# Tomcat Startpage ändern



## loopsen (14. Feb 2008)

Hallo zusammen,
ich versucher die Tomcat Startpage zu ändern. So das beim aufruf von http://localhost:8080 gleich meine page kommt und nicht die "apache willkommenspage" wo ändere ich das oder was muss ich tun?


----------



## maki (14. Feb 2008)

Der Begriff "Context" sagt dir etwas?


----------



## loopsen (14. Feb 2008)

ja klar sagt mir das was. 

ich will das meine page von http://localhost:8080 aufrufbar ist und nich von 
http://localhost:8080/pagename!

wkann man das im context ändern?

oder muss ich vom ROOT ordner einfach eine Umleitung machen, das ist doch nicht sauber oder?


----------



## maki (14. Feb 2008)

Den ROOT context zu verwenden ist nur in den seltenste Fällen sauber, die meisten Menschen schreiben dann Webanwendungen die nur noch als ROOT Kontext funktionieren.

Mach doch einfach einen redirect/forward auf deinen Kontext vom ROOT Kontext.

Ansonsten in Tomcat: Die war datei muss ROOT.war heissen. Es darf natürlich keinen anderen ROOT geben.


----------



## loopsen (14. Feb 2008)

okey das wollte ich wissen, aber es sollte doch möglich sein einen anderen context einfach als default anzugeben, dass der zuerst gelädt wird?


----------

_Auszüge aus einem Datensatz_
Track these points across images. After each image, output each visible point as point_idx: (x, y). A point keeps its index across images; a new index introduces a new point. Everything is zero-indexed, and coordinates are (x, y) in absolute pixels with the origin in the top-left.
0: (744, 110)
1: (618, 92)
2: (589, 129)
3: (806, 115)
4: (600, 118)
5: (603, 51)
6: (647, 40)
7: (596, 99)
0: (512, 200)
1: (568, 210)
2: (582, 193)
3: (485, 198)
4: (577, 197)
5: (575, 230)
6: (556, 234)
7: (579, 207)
* * *
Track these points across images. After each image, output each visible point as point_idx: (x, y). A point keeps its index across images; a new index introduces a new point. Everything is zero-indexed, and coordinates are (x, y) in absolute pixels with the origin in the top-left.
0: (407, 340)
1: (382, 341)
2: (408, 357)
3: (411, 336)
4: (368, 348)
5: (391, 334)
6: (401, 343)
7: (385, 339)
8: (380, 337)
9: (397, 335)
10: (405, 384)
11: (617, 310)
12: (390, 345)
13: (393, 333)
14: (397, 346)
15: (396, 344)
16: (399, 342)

_Aufgaben_
(a) Ändere im Textabschnitt die Stelle von „ja klar sagt“ bis „nicht sauber oder?“, indem du „Umleitung“ durch „Weiterleitung“ ersetzt.
(b) Wie muss die WAR-Datei laut Textabschnitt in Tomcat heißen?

_Erwartete Antworten_
(a)
ja klar sagt mir das was. 

ich will das meine page von http://localhost:8080 aufrufbar ist und nich von 
http://localhost:8080/pagename!

wkann man das im context ändern?

oder muss ich vom ROOT ordner einfach eine Weiterleitung machen, das ist doch nicht sauber oder?

(b) Sie muss ROOT.war heißen.